# Job
Please find the lines in the following records that hold "assign", and copy them.

╭─ Extracted entries

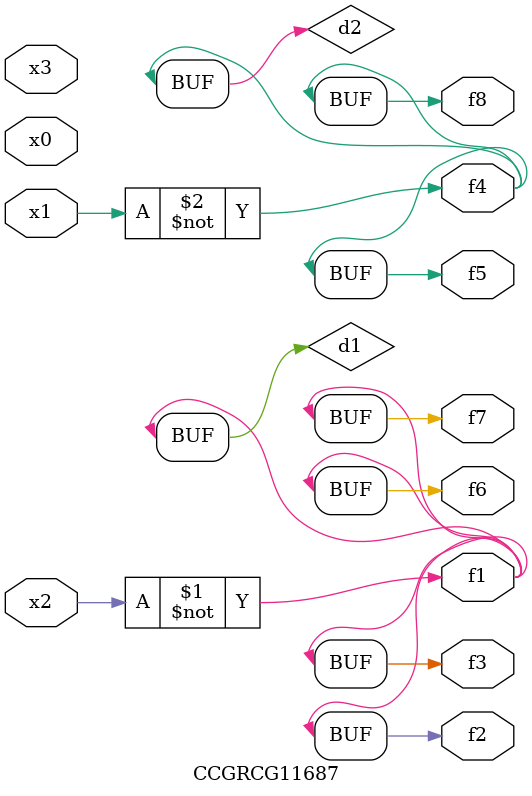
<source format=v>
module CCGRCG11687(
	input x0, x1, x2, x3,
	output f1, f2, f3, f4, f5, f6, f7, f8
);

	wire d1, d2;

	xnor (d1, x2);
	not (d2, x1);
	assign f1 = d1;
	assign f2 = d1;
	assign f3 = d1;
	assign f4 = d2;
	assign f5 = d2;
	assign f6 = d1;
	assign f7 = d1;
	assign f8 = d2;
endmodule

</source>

╰─

# Answer area
	assign f1 = d1;
	assign f2 = d1;
	assign f3 = d1;
	assign f4 = d2;
	assign f5 = d2;
	assign f6 = d1;
	assign f7 = d1;
	assign f8 = d2;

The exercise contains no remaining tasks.